What the task requires
Output the entries below exactly as written, omitting pictures.

Materials provided
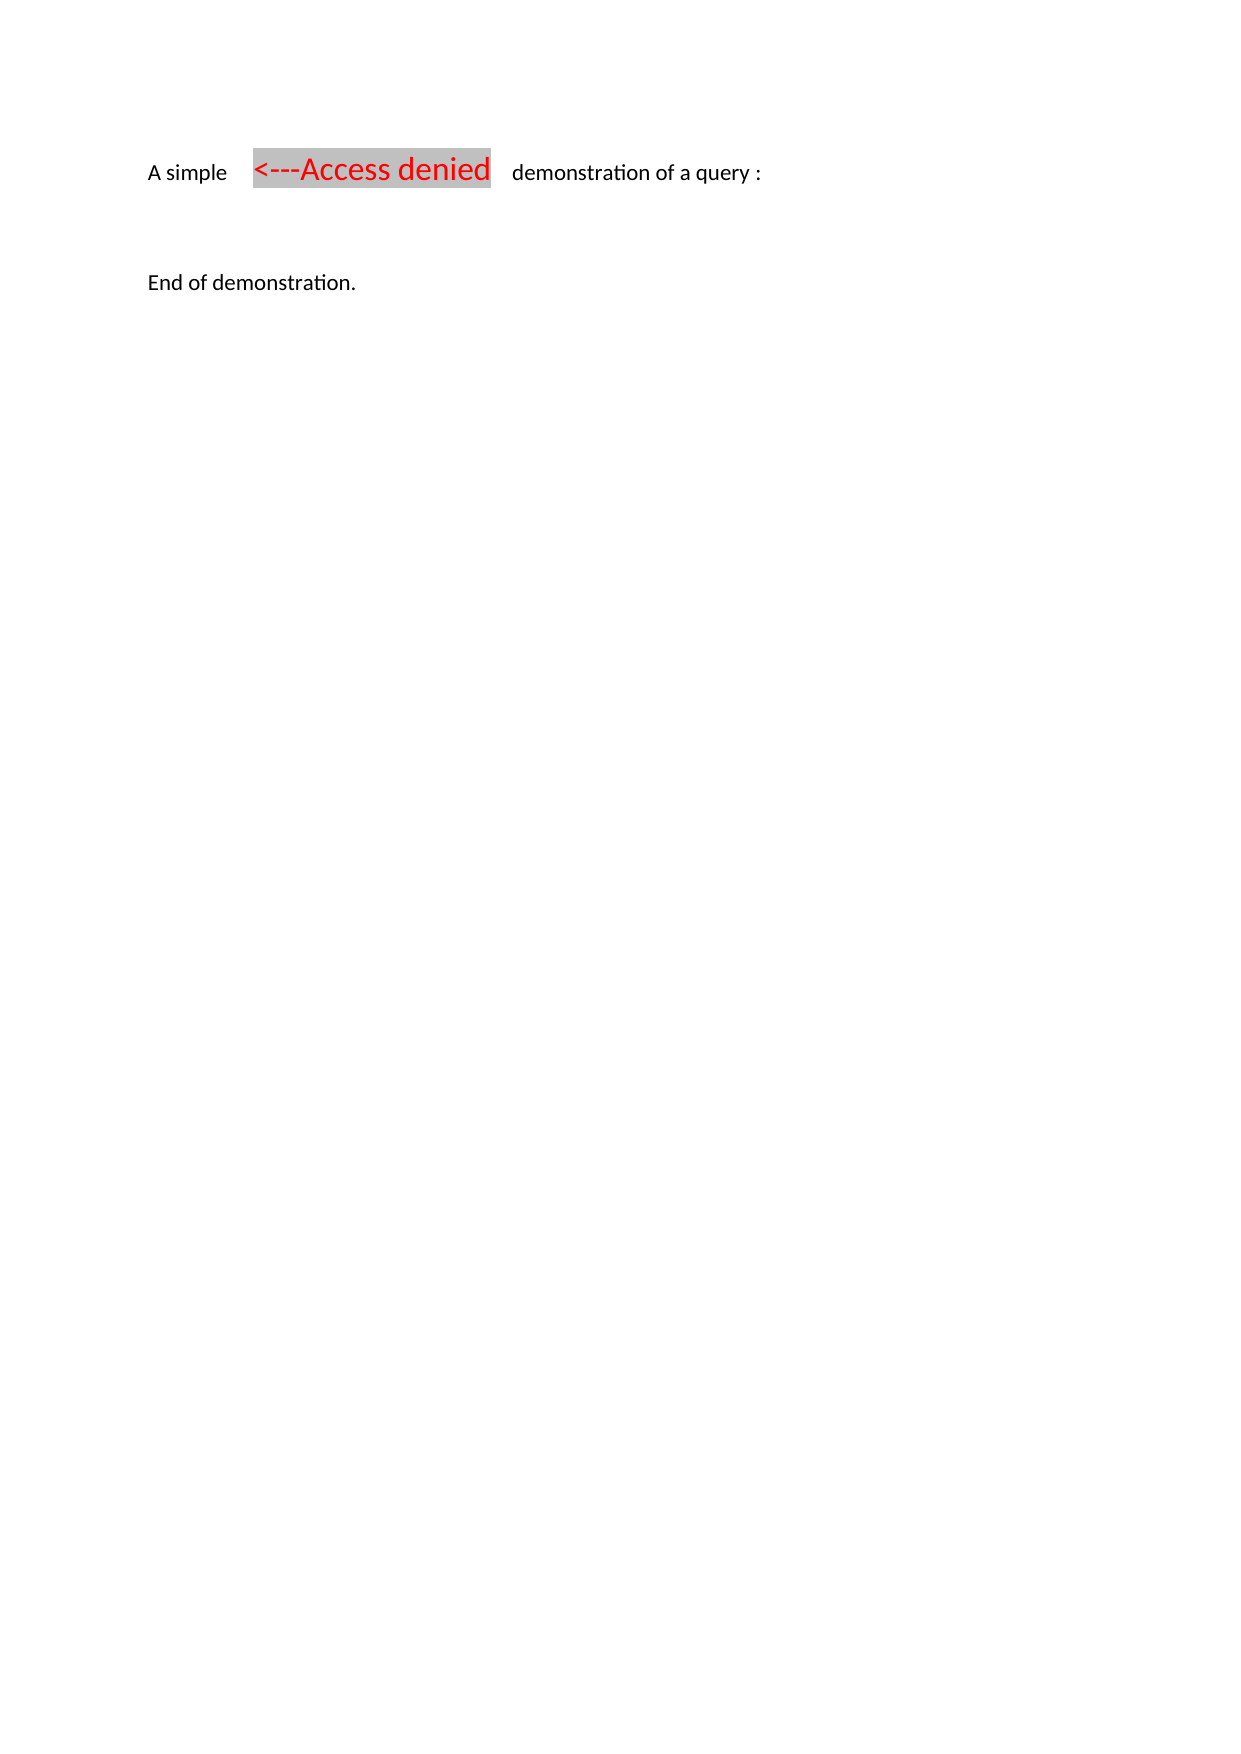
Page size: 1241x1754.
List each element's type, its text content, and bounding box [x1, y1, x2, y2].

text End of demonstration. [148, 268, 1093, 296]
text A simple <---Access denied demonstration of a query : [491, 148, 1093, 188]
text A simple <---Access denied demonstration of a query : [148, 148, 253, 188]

Problem solution
Page size: 1241x1754.
List each element's type, its text content, and bounding box [x1, y1, x2, y2].

text End of demonstration. [148, 268, 1093, 296]
text A simple <---Access denied demonstration of a query : [491, 148, 1093, 188]
text A simple <---Access denied demonstration of a query : [148, 148, 253, 188]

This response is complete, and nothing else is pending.